### SOURCE EXTRACT
Win-back the non-buyers (1 week after):

  • "Missed our Black Friday sale? Here's a small thank-you for being on our list."
  • A much smaller offer, or just great content
  • Don't make it bigger than the BFCM deal itself. That undermines urgency for future sales.

December holiday campaign:

  • BFCM isn't the end of the holiday season. Transition into holiday gift guides, last-minute shipping deadlines, and gift card promotions
  • Your BFCM customers are warm leads for December purchases

Subject Lines That Work During BFCM

During BFCM, your subject line is everything. Here's what works and what doesn't.

What works:

  • Specific numbers: "40% off everything. Today only."
  • Urgency with deadlines: "Ends at midnight: our biggest sale of the year"
  • Exclusivity: "VIP early access: your Black Friday deals are live"
  • Curiosity: "This only happens once a year"
  • Simplicity: "Black Friday. 30% off. Shop now."

What doesn't work:

  • Vague: "Our biggest sale EVER!" (everyone says this)
  • Clickbait: "You won't believe this deal" (you're not BuzzFeed)
  • ALL CAPS: "BLACK FRIDAY SALE 50% OFF BUY NOW" (screaming doesn't help)

### GIVEN DATA
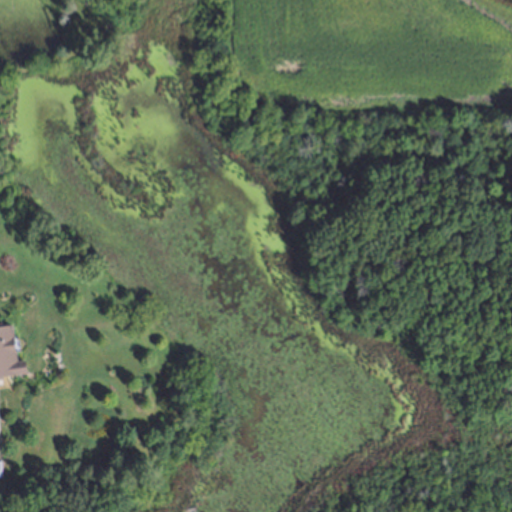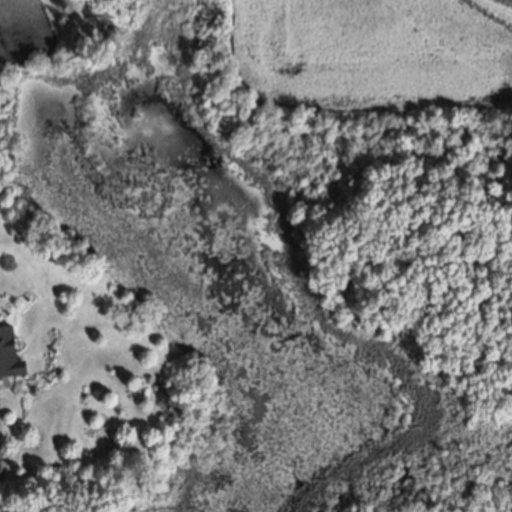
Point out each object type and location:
building: (6, 351)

### REQUEST A
Reproduce the BFCM email guide between "During BFCM, your" and "(everyone says this)", inclusive.
### REQUEST B
Answer these questions from the BFCM email guide:
(i) How long after the sale does the win-back message to non-buyers go out?
(ii) What three things does the December holiday campaign transition into?
(iii) Which subject line illustrates clickbait?

### EXERCISE SOLUTION A
During BFCM, your subject line is everything. Here's what works and what doesn't.

What works:

  • Specific numbers: "40% off everything. Today only."
  • Urgency with deadlines: "Ends at midnight: our biggest sale of the year"
  • Exclusivity: "VIP early access: your Black Friday deals are live"
  • Curiosity: "This only happens once a year"
  • Simplicity: "Black Friday. 30% off. Shop now."

What doesn't work:

  • Vague: "Our biggest sale EVER!" (everyone says this)

### EXERCISE SOLUTION B
(i) 1 week after.
(ii) Holiday gift guides, last-minute shipping deadlines, and gift card promotions.
(iii) "You won't believe this deal"